◆ **COMPLETE THE FOLLOWING**:
A: From the ANWR passage below, list every name it gives for our planet.
B: Reproduce word for word the part of the ANWR passage below starting at "Recently, columnist Bradley" and ending at "that created them.".

◆ **TEXT UNDER STUDY**:
Recently, columnist Bradley R. Gitz described ANWR as an “uninhabited, pestilence-ridden wasteland.” This thoroughly anthropocentric view of the world—that there are no important existing values if they are not of immediate economic benefit to humans—is the very kind of thinking that has led us to a wide range of environmental problems. As Albert Einstein said, we cannot solve our problems with the same type of thinking that created them.

Our planet, whether you think of it as the Creation, Gaia or simply the third rock, is driven by ecological processes that may or may not be observed and valued by our industrial culture. To assume that an ecosystem is “wasteland” just because there’s no perceived economic value is human arrogance of a very dangerous sort. Political and economic decisions should be made with a biocentric view, which serves human interests and conserves ecological values over a long term.

◆ **EXTRACTED INFORMATION**:
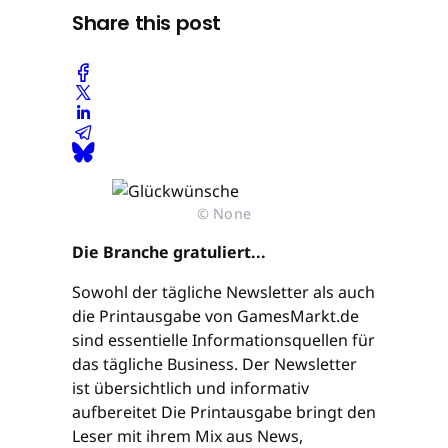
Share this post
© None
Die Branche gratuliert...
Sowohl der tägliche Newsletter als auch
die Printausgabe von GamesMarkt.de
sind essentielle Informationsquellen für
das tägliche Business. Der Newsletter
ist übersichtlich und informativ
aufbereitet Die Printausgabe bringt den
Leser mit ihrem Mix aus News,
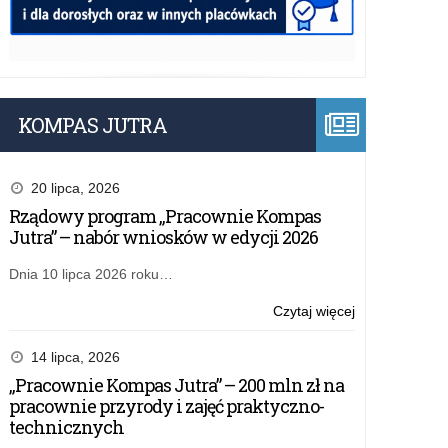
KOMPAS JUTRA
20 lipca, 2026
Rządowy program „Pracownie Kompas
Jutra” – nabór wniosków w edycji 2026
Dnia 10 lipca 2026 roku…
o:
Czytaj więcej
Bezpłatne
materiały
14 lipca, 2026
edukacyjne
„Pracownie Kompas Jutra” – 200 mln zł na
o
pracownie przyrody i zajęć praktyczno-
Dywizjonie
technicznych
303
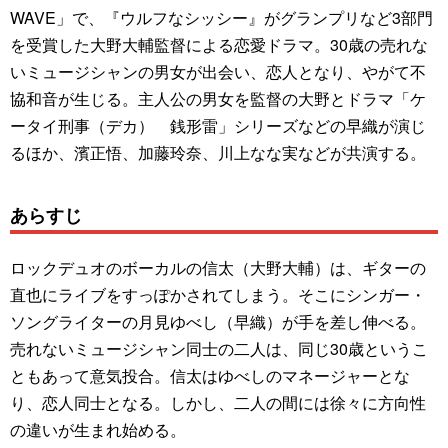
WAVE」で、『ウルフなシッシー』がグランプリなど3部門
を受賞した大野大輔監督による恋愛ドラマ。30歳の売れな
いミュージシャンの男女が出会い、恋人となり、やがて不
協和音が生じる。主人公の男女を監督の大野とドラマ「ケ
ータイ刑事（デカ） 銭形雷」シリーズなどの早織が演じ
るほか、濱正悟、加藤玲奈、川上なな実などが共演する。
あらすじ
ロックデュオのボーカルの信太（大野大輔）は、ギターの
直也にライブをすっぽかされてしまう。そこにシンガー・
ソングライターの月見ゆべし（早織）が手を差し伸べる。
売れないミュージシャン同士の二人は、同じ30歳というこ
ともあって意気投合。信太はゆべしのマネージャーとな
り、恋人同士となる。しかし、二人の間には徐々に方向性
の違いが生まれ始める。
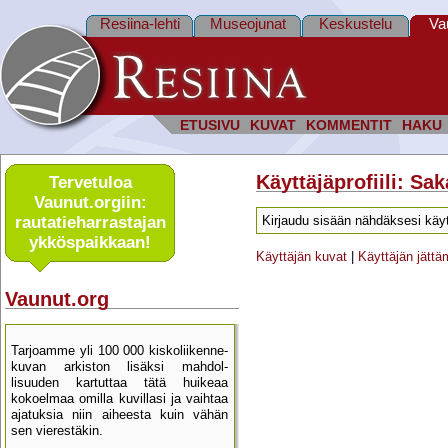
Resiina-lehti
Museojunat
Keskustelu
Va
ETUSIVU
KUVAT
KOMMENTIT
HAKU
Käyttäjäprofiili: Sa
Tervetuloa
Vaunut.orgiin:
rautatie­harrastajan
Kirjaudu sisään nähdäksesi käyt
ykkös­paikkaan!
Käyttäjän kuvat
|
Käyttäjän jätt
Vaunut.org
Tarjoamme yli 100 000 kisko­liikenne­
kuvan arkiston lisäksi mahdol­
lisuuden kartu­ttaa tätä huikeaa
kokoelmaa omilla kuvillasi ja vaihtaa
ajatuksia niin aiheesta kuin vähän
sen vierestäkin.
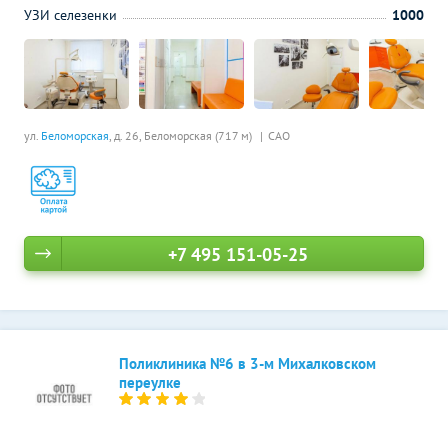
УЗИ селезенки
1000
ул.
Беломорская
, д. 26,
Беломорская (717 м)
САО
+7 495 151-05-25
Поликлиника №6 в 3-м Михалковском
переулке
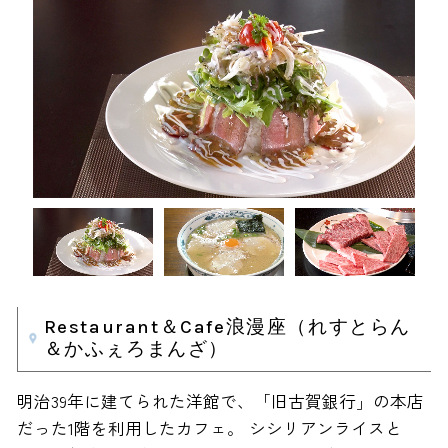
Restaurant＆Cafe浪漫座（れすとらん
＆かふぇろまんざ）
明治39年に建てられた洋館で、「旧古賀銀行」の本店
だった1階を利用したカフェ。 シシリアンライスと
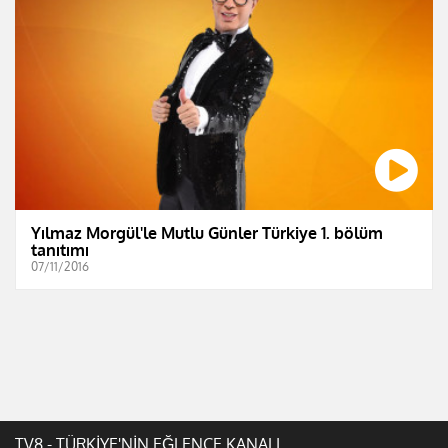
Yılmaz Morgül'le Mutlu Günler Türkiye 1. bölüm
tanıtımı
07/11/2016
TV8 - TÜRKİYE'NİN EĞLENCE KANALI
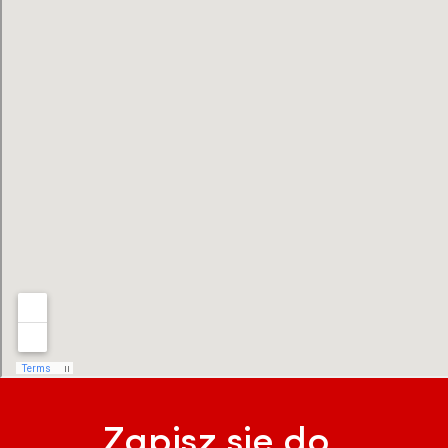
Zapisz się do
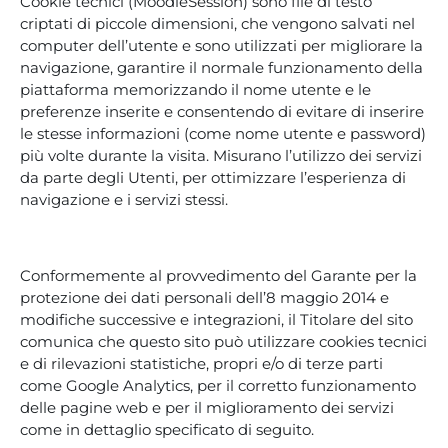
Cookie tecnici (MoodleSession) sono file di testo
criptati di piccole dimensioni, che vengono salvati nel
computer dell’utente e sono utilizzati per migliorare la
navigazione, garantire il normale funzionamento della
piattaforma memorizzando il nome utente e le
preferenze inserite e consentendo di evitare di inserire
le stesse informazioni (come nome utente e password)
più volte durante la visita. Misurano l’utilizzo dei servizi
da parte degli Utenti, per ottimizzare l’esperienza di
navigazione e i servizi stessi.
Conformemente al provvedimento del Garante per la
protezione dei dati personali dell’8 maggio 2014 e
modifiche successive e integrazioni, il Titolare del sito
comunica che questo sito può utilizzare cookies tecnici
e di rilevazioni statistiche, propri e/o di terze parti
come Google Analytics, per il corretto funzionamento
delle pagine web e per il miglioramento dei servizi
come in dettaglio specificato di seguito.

◆ **RESPONSES TO THE TASKS**:
A:
the Creation
Gaia
the third rock

B:
Recently, columnist Bradley R. Gitz described ANWR as an “uninhabited, pestilence-ridden wasteland.” This thoroughly anthropocentric view of the world—that there are no important existing values if they are not of immediate economic benefit to humans—is the very kind of thinking that has led us to a wide range of environmental problems. As Albert Einstein said, we cannot solve our problems with the same type of thinking that created them.